EXCERPTED TEXT
════════════════

I have an amazing husband. He would do anything for me and That is making it very difficult to explain why i'm feeling neglected. I adore him, we've been together for 11 years, married for 5 and have 3 wonderful children. He's my best friend and we have hobbies that we enjoy together. He is a very busy guy who works hard as an electrician and then puts in a few hours everyday working around the house.
Through out our entire relationship i have struggled with his negativity and at times his temper. He is very emotionally needy and somewhat controlling. He doesn't like me to do things without him but doesn't enjoy many of the things i want to do. When i have family in town or something, he almost always ends up causing a scene by picking a trivial fight with me and making me feel like i'm doing something wrong for enjoying myself. He doesn't understand why i would want to have a social life, i should be content with just my family. He tells me things like "if you were happy with me, you wouldn't need to do those things" and "you need to be focusing on your family". 
I worked 2 jobs and was in college full time before i had my kids, i put everything on hold so that i could stay home and raise my kids. Now that they are older, i'm back in school and have opened my own greenhouse business. I'm talking to my old friends and get invited to events often, but don't go because i feel guilty the whole time i'm there.

════════════════

TASK TO CARRY OUT
Extend the post about feeling neglected in a marriage, beginning right after its final sentence. The lines that come next have no connection to the post about feeling neglected in a marriage.

[Landmark coordinate records]
════════════════

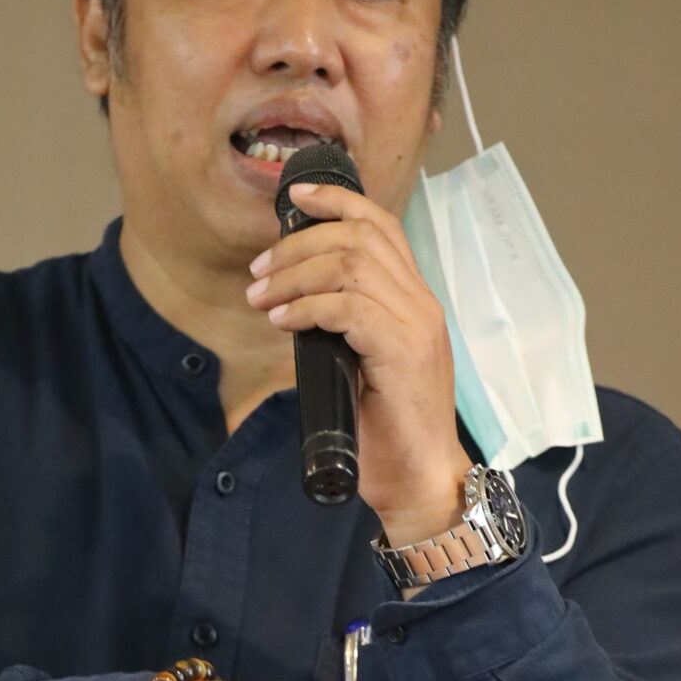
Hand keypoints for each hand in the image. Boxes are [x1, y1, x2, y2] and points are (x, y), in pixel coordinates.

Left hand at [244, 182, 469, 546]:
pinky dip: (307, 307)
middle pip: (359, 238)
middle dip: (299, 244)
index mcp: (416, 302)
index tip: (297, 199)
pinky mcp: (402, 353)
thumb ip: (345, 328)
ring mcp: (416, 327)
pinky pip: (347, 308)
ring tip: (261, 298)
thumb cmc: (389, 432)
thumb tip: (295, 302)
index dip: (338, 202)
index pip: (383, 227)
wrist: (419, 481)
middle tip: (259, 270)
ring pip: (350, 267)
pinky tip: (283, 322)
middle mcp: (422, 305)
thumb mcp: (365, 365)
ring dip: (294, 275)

════════════════

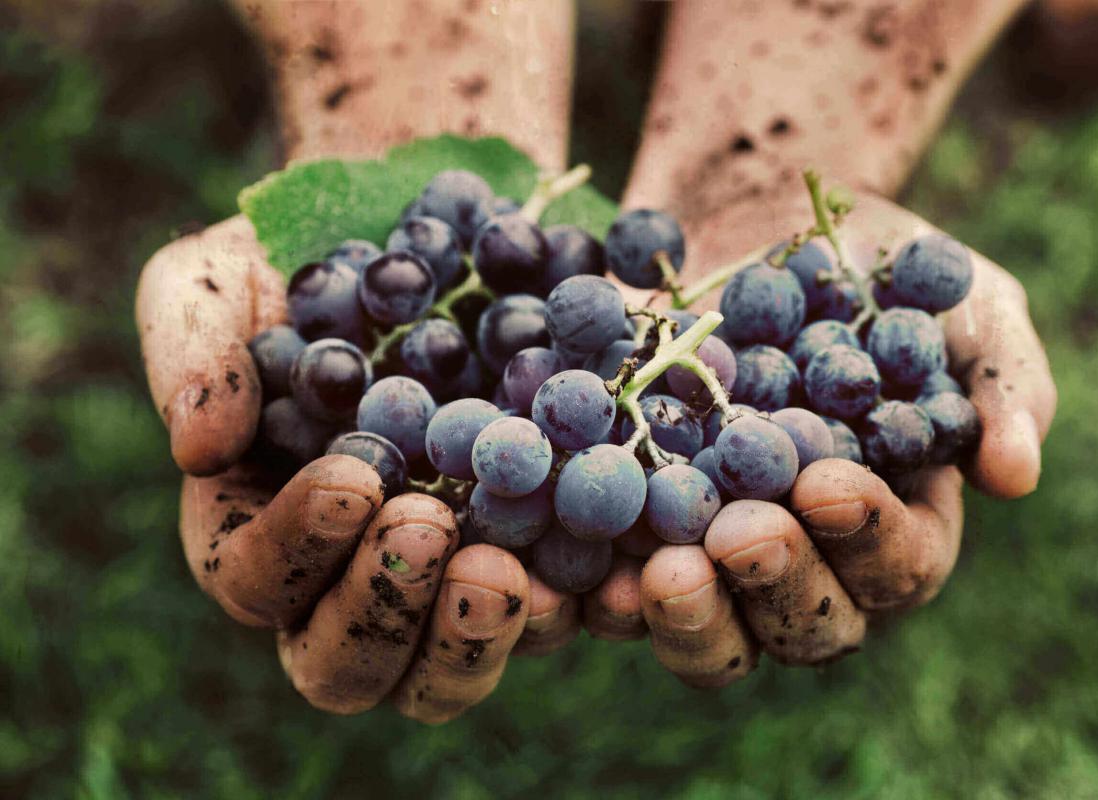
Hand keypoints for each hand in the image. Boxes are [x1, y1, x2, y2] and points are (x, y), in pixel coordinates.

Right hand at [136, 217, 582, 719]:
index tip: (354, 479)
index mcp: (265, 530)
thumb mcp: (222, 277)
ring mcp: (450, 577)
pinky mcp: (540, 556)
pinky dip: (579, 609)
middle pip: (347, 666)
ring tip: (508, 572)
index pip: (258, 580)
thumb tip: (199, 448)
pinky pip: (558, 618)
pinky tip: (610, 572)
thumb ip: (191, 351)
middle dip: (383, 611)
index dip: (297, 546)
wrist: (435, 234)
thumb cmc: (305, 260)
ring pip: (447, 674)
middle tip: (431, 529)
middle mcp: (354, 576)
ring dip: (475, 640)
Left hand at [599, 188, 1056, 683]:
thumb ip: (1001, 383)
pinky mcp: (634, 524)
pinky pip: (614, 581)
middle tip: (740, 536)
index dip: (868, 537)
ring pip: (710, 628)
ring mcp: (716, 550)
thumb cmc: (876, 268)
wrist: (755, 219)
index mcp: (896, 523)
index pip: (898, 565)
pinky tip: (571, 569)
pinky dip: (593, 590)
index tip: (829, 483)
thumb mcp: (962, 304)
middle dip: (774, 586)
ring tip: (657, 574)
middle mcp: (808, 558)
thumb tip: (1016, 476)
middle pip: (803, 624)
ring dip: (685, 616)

════════════════

OUTPUT FOR THIS TASK
I have been contemplating leaving him, not because i want to but because i've been slowly falling out of love with him. I can't stop hearing the things he's said to me, even when he's being wonderful. I'm really confused and could use some advise. Most women would think i was crazy because he is very attentive and would never leave me. All our issues seem to be based around his insecurities and negative attitude. I want to save my marriage and have been talking about all of this with him. He is really making an effort to take me out etc. But he doesn't want to admit he may have a chemical imbalance. Help.


----------



## Blanca (Jul 25, 2008)

You dont need to leave him. You both need to work on your boundaries. There are some good books out there: Relationship Rescue book and workbook by Dr.Phil and Boundaries in Marriage by Dr. Cloud and Townsend. these are the ones i have done in my marriage. 

you can also google boundaries and read what comes up. You just have to learn how to say no and separate yourself from his emotional issues and he needs to learn how to deal with his own problems instead of projecting his loneliness on you.

Also, it sounds like reading The five love languages would be helpful.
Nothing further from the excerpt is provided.